■ EXERCISE DATA

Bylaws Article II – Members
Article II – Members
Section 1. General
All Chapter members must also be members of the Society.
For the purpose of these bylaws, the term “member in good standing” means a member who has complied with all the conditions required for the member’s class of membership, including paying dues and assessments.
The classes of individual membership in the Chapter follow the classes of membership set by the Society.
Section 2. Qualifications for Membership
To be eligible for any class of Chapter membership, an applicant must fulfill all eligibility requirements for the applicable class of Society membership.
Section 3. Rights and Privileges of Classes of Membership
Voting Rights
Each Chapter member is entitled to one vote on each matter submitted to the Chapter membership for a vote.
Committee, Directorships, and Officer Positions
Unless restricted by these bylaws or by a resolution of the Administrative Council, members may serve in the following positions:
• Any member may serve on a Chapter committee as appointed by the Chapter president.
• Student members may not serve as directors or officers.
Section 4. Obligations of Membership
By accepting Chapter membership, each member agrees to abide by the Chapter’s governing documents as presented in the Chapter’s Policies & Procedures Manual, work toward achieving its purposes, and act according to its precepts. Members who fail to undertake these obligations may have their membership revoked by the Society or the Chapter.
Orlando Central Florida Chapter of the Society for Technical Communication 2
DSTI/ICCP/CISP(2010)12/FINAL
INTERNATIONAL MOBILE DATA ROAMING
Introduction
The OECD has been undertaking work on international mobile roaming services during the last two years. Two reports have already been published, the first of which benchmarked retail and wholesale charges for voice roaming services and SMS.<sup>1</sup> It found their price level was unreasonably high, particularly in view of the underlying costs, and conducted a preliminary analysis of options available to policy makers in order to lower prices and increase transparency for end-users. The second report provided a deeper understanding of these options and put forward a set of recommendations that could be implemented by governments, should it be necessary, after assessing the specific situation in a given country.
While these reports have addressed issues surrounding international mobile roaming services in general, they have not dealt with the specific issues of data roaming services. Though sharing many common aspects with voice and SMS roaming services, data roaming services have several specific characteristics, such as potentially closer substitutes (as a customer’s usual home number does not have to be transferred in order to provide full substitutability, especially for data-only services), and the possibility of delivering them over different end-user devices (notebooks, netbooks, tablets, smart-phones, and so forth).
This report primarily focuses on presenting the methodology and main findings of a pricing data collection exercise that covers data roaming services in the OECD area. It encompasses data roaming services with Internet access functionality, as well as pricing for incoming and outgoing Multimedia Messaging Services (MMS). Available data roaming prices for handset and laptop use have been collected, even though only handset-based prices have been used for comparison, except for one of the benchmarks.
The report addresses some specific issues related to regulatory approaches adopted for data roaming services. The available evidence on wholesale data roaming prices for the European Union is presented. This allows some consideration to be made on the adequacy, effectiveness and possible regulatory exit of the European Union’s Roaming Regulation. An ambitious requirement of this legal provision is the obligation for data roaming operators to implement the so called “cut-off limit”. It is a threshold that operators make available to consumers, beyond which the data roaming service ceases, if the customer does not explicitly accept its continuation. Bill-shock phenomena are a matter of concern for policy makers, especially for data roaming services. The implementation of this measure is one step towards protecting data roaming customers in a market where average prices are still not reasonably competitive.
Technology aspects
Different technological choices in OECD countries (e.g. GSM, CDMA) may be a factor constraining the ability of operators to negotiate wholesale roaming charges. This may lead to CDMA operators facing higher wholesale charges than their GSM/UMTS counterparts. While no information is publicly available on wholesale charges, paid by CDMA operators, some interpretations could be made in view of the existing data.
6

■ EXERCISE DESCRIPTION
Every line of the records that includes the word "each" should be gathered.

■ OUTPUT OF THE TASK
Each Chapter member is entitled to one vote on each matter submitted to the Chapter membership for a vote.
By accepting Chapter membership, each member agrees to abide by the Chapter’s governing documents as presented in the Chapter’s Policies & Procedures Manual, work toward achieving its purposes, and act according to its precepts. Members who fail to undertake these obligations may have their membership revoked by the Society or the Chapter.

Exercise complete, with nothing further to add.